The team used covid 19 data released by the Israeli Ministry of Health to make predictions that given a patient's indicated symptom, whether the patient is infected or not using a classifier. In EDA, they explored factors that are influential for patient's testing to be positive. They did logistic regression and KNN for preliminary analysis.

Three things I like

  1. Figure 1's interpretation is very clear and meaningful that they plotted out the wave of increasing in positive testing cases for covid 19. Very inspiring to see this. But also curious about how this observation could be used in the classification problem that they mentioned in their future work.
  2. I like the two graphs they used in the modelling section to explain their observation in the training process.

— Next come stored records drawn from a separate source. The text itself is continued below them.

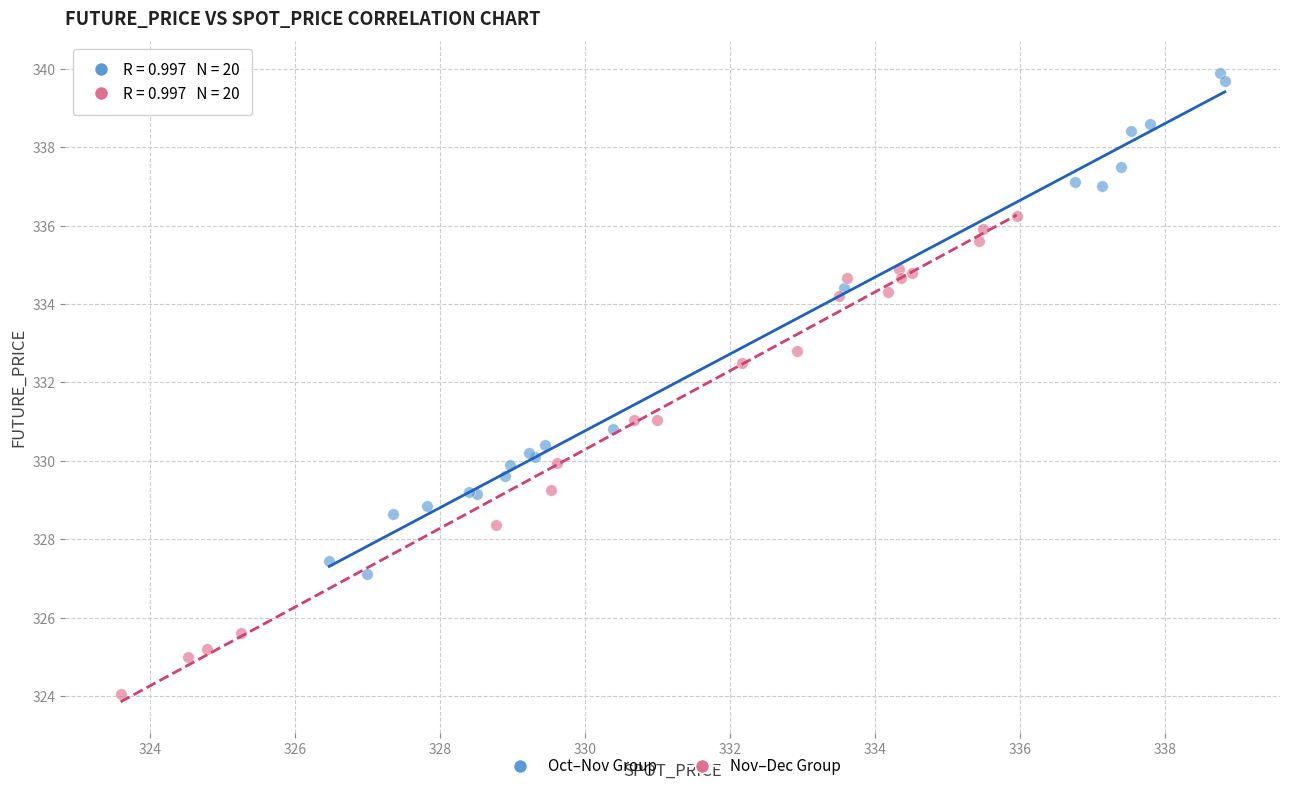

Which series has the largest Y range (max minus min)?

Oct–Nov Group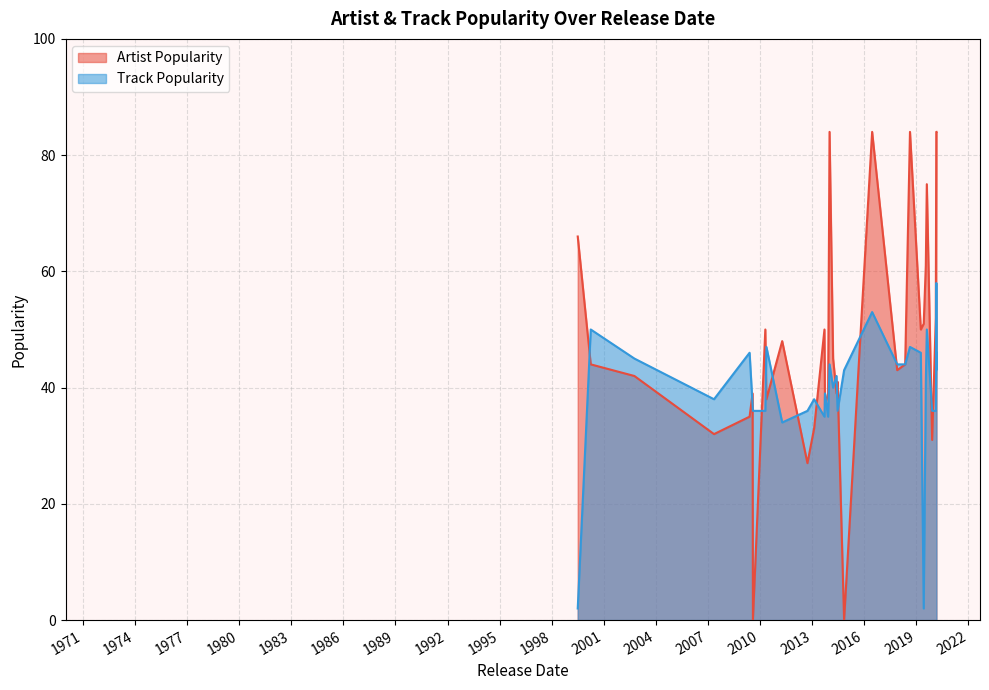

The Track Popularity series shows 47 at 2018-08-20. True or false?

True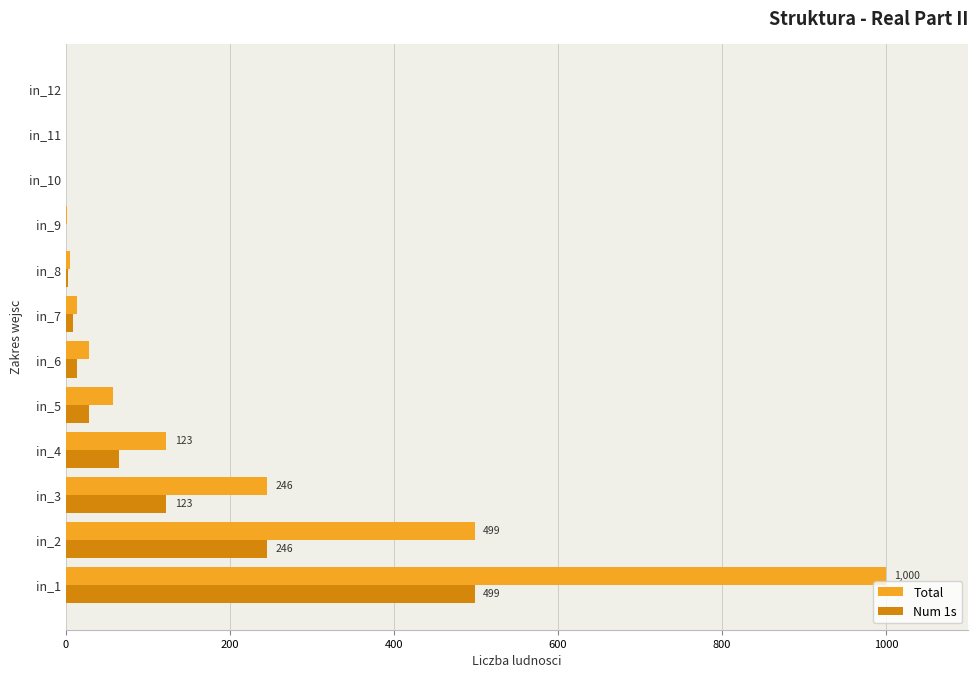

At which category is the sum across all series the highest?

in_1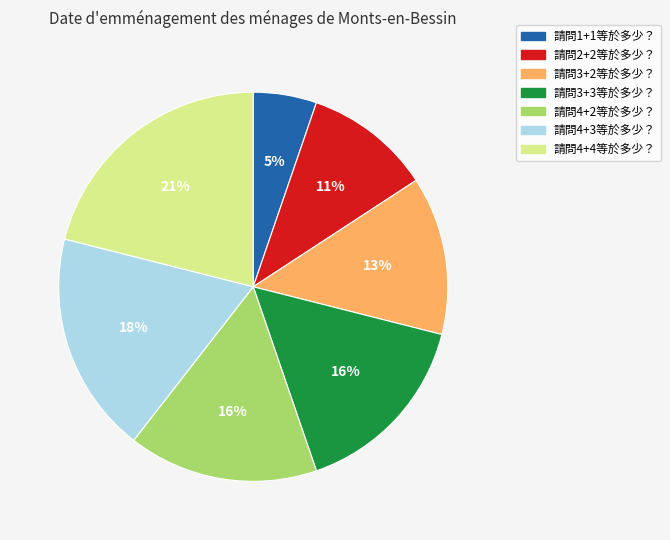

Does 請問4+4等於多少？ represent more than half of the total?

No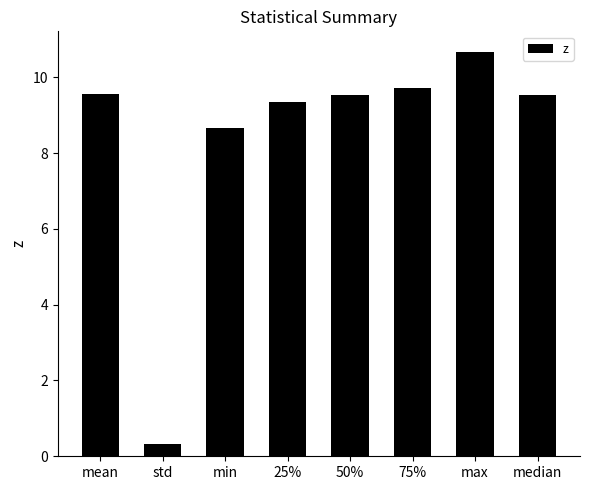

At which label is the value closest to 5?

min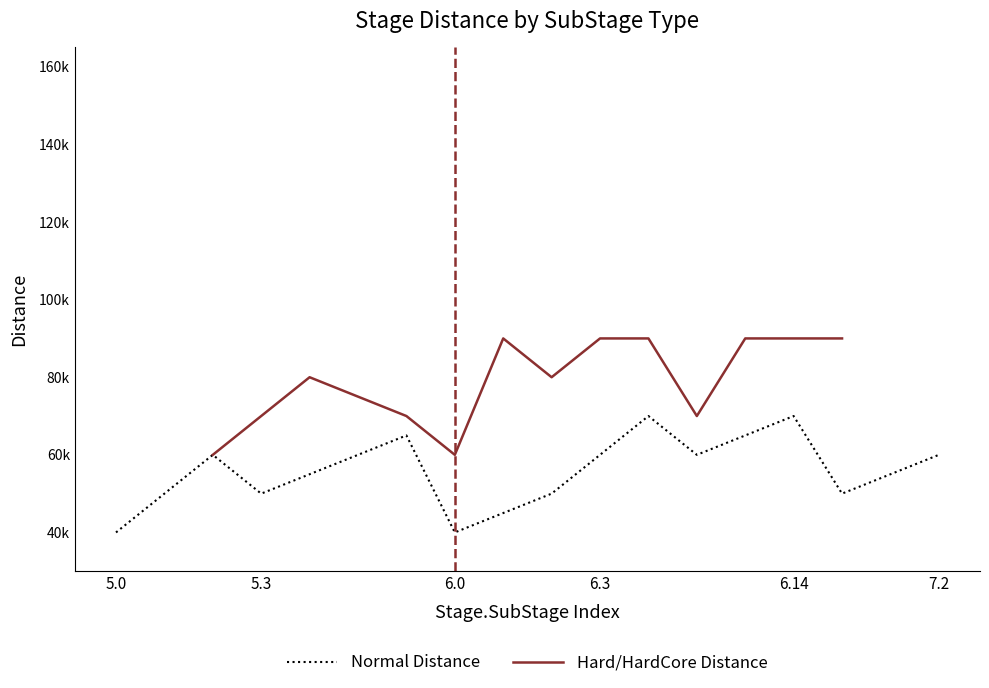

Read the value at 12, to the nearest 100.

60000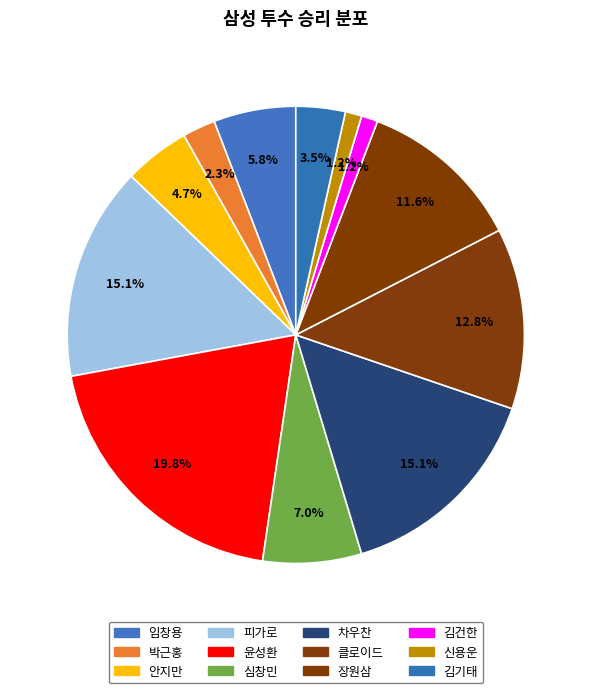

To the nearest percent, what is the difference between the largest and smallest slice percentages?

19%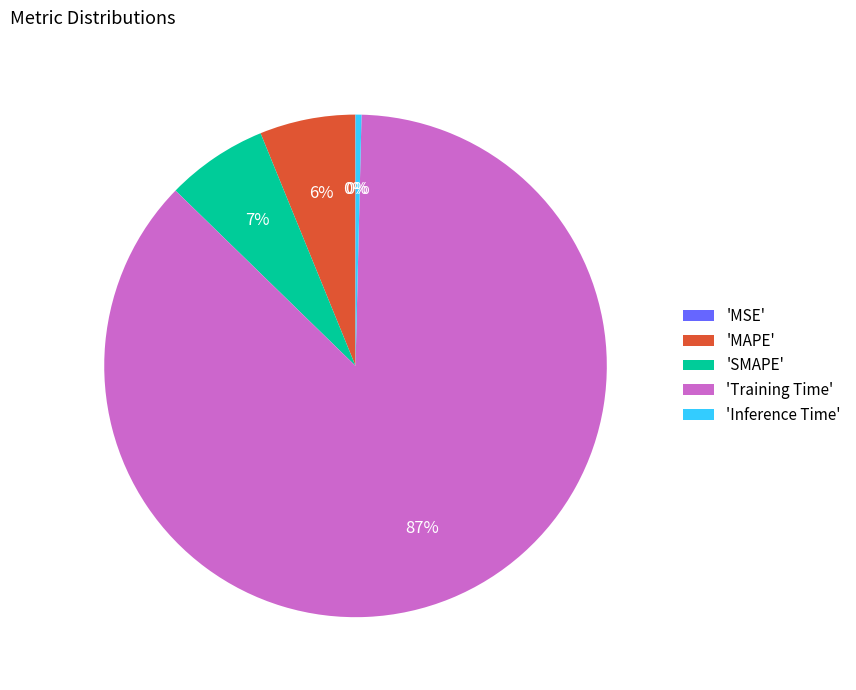

Is there a majority slice in this chart?

Yes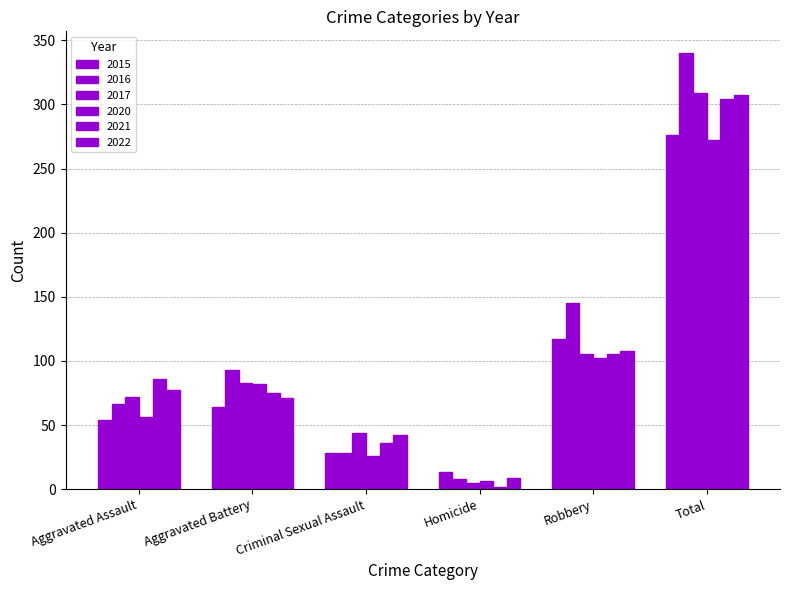

How many groups of bars are there?

6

Very clear for readers to understand how the model is currently performing.
  3. Like the discussion and thoughts they mentioned in the logistic regression model part about how changing the threshold might influence the false-negative rate and the trade-off between FNR and FPS.

Three areas for improvement

  1. For the EDA, it is said the relationship between the proportion of positive cases and the other characteristics is interesting, however, the authors didn't give a more detailed explanation about why this is interesting and how this affects their possible feature engineering or model selection. It might take some time for readers who are not familiar with the project and the dataset to understand why it's interesting.
  2. The team didn't talk much about the data cleaning part. More specifically, the Nan values. Could talk more about which columns are seen as null, what's the possible reason behind and any indication for that. Directly dropping the rows may lose some helpful indication in the raw data.
  3. Wanna know about the ratio of positive and negative test cases and whether the ratio is relative 0.5 to 0.5. One possible scenario may be that for most people who go for testing is because they have some specific symptoms or combination of symptoms, thus the positive examples might be much more than the negative examples. This might cause bias in the training and may need to consider how to balance the dataset.